Despite this blitz, the environmentalists didn’t get their blood and Norton sailed through the Senate on a 75–24 affirmative vote.

Why did the environmentalists lose? First, Ms. Norton proved not to be “Watt in a skirt” (referring to President Reagan’s secretary of Interior) but rather a charming, reasonable person capable of collaborating with all stakeholders in Interior affairs.
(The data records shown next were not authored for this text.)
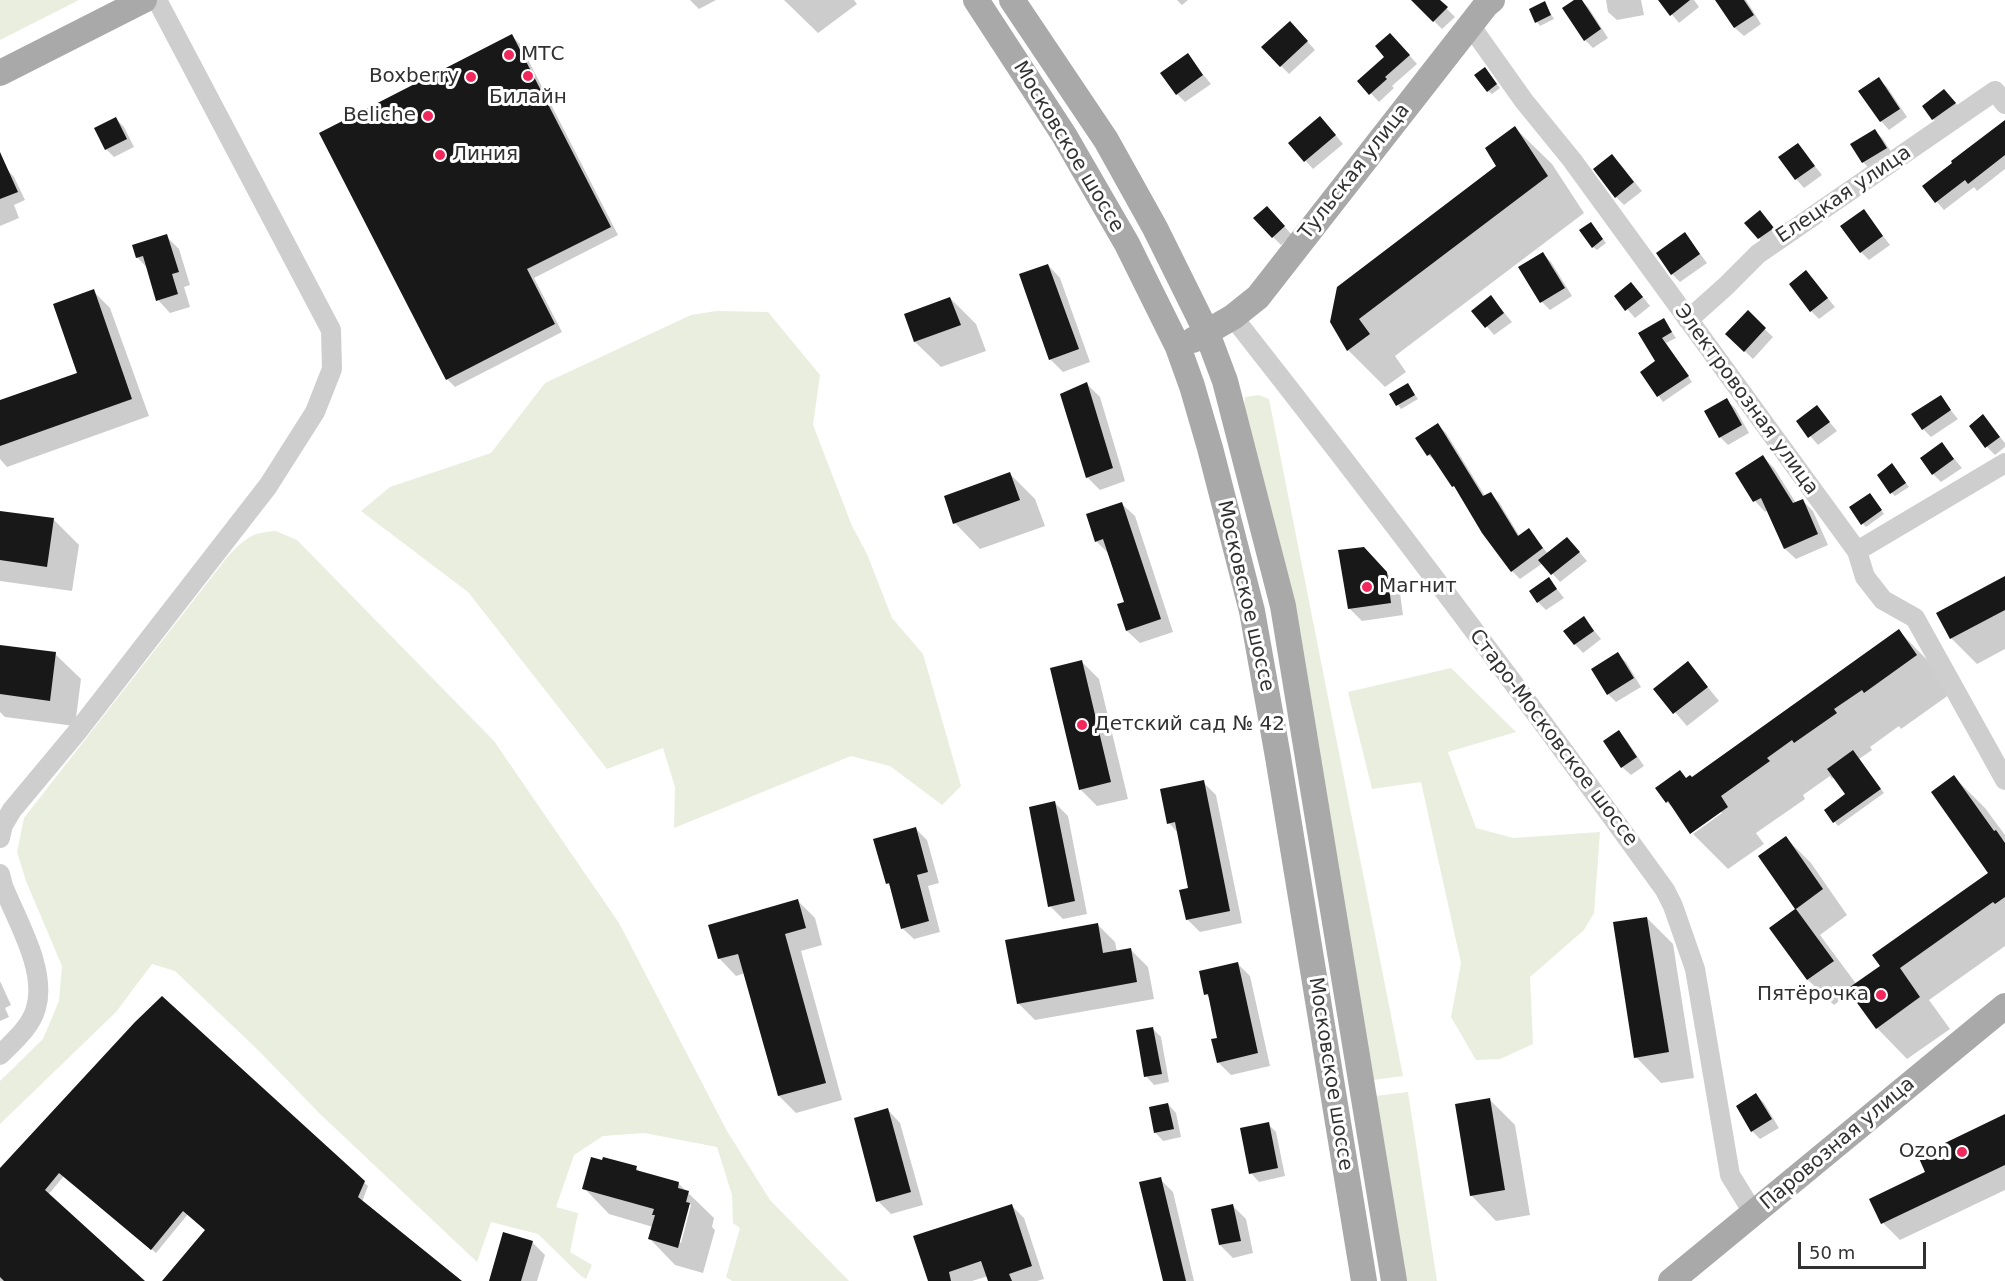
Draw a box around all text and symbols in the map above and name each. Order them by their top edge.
place label: МТС [521,43,564,67]
marker: МТС [502,48,516,62]
street label: Московское шоссе [1007,57,1129,237]
place label: Boxberry [369,65,459,89]
marker: Билайн [521,69,535,83]
marker: Boxberry [464,70,478,84]
place label: Билайн [489,86,567,110]
street label: Тульская улица [1294,99,1416,245]
place label: Beliche [343,104,416,128]
marker: Beliche [421,109,435,123]
street label: Елецкая улица [1772,141,1916,249]
place label: Линия [452,143,518,167]
marker: Линия [433,148,447,162]
street label: Электровозная улица [1669,300,1823,500]
street label: Московское шоссе [1211,498,1279,694]
place label: Магнит [1379,575,1457,599]
marker: Магнит [1360,580,1374,594]
street label: Старо-Московское шоссе [1464,625,1642,851]
place label: Детский сад № 42 [1094,713,1285,737]
marker: Детский сад № 42 [1075,718,1089,732]
street label: Московское шоссе [1303,976,1357,1172]
place label: Пятёрочка [1757,983,1869,1007]
marker: Пятёрочка [1874,988,1888,1002]
street label: Паровозная улица [1756,1072,1920,1216]
place label: Ozon [1899,1140,1950,1164]
marker: Ozon [1955,1145,1969,1159]
scale bar [1801,1230,1928,1268]
text: 50 m [1809,1242,1855,1263]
Perhaps more important, she explained how she could be a “compassionate conservative” and a “passionate conservationist.” Her practical environmentalism exposed the radical rhetoric of the environmental groups. They say no to exploring for oil in the nineteen-million-acre Arctic National Wildlife Refuge, while Norton points out that exploration would only involve 2,000 acres and then only when the tundra is covered with snow. They urged the Clinton administration to lock up nearly six million acres in national monuments and fifty-eight million acres in roadless areas without any input from state and local governments or citizens, while she wants full involvement of the people directly affected.
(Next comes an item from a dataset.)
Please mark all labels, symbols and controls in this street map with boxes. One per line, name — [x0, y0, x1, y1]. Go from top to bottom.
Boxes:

Although the environmentalists lost, the environment will win if the new administration pursues a theme of pragmatic environmentalism. Here are a few suggestions: allow ranchers to sell their grazing permits to environmental groups on a willing buyer-willing seller basis (the Grand Canyon Trust has tried this on federal lands in southern Utah but has been thwarted by Interior policies); expand the ability for national parks to raise revenues from user fees and to reinvest them where they are collected (Yellowstone is already using fees to generate millions for fixing its decaying infrastructure); reward private landowners for improving endangered species habitat (one environmental group currently compensates ranchers who lose livestock to wolves, another is leasing water to increase stream flows for endangered salmon and steelhead); and establish transferable fishing quotas to give fishers an incentive to reduce overfishing (this approach has proved effective in Alaska’s halibut fishery and in New Zealand and Australia).

Writing in the 1930s, Aldo Leopold, the environmentalists’ icon, said that “conservation will ultimately boil down to rewarding the private landowner who conserves the public interest.” President Bush and Secretary Norton understand the wisdom of this statement.

In a May 1999 meeting with policy analysts including Norton, then-Governor Bush said, “When I leave office, the air and water will be cleaner, and the land will be better cared for. Your job is to tell me how to make that happen.” If the Bush administration uses market approaches and devolves some policy to state and local governments, he will be the environmental president.